| Chile offers leniency rights abusers Original Source Link: (May no longer be active) http://www.alertnet.org/thenews/newsdesk/N12288900.htmhttp://www.alertnet.org/thenews/newsdesk/N12288900.htm
13 Aug 2003 02:13:31 GMT Chile offers leniency to some rights abusers
-------------------------------------------------------------------------------- By Fiona Ortiz
SANTIAGO, Chile, Aug 12 (Reuters) - In a bid to heal decades-old wounds from Chile's military dictatorship, President Ricardo Lagos unveiled on Tuesday a human rights plan offering leniency to soldiers who break their silence about tortures and disappearances.
Lagos, who wants to push Chile's deeply divided society toward reconciliation 30 years after a military coup, also increased special pensions for families of the estimated 3,000 people killed during Gen. Augusto Pinochet's 1973-1990 rule.
The plan also assigns more special judges to human rights cases to speed them up in court.
"Many people who have information are still sunk in a cruel and persistent silence," Lagos, a socialist who has pushed a free trade agenda, said in a nationally televised speech.
To break the code of silence, he said, courts would offer reduced or commuted sentences to those who were only following orders under threats, but not to those who organized and ordered abuses.
At least 160 former members of the military are on trial on allegations of human rights crimes and a handful of officers have been convicted.
Lorena Pizarro, president of the Group of Relatives of the Disappeared, said she was disappointed because the president did not overturn a limited 1978 amnesty for the military.
"There's no sharing of responsibilities here. We are the families of the victims and they are the criminals," Pizarro said.

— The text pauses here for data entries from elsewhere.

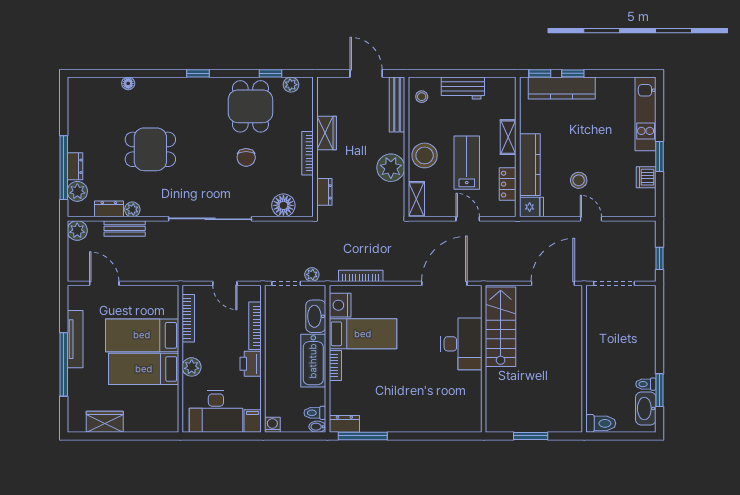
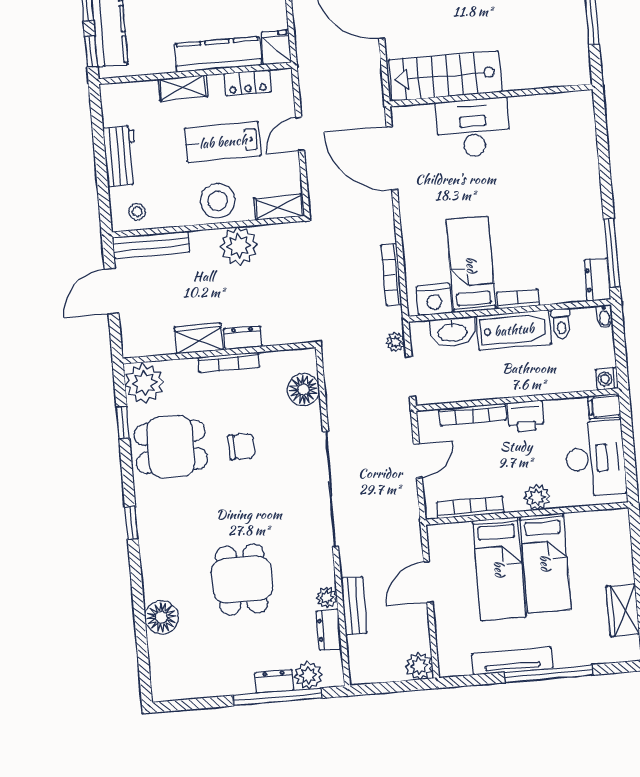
floor lamp: (128, 83) -> (161, 617), width x1.89, depth x1.89
plant: (291, 85) -> (144, 383), width x1.88, depth x1.88
dresser: (324, 192) -> (243, 338), moved
plant: (77, 230) -> (419, 666), moved
door: (104, 283) -> (428, 582), moved
toilet: (315, 413) -> (561, 324), moved

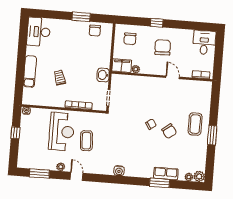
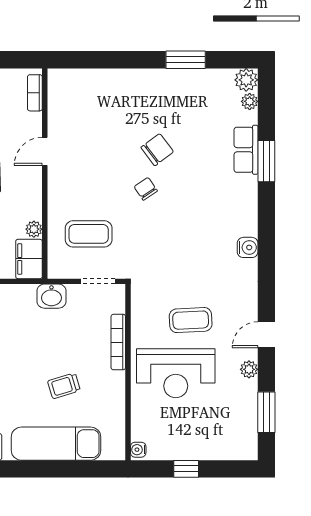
exam couch: (30, 71) -> (56, 444), width x1.36, depth x1.45
coffee table: (195, 124) -> (89, 234), moved
reception desk: (62, 132) -> (176, 373), turned 180
window: (212, 135) -> (186, 60), moved

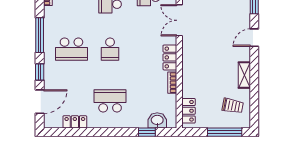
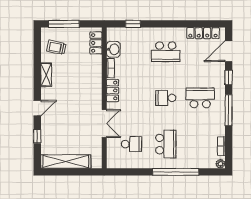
school desk: (110, 49) -> (166, 98), turned -90
washbasin: (157, 120) -> (113, 49), moved, turned -90
locker: (75, 122) -> (203, 33), width x1.53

Pensions for children and widows of the disappeared and executed, roughly $285 a month now, will be increased by 50 percent. Lagos also said he would form a special commission to look into one-time symbolic compensations for torture victims.
The president said the plan was not a definitive solution but another step toward uniting Chile's fractured soul. Many Chileans revile the dictatorship, but Pinochet also gets credit for saving the country from Marxism when he ousted leftist President Salvador Allende on Sept. 11, 1973.
Allende took his own life during the coup. Pinochet, 87, his mental health fragile, has retired from public life.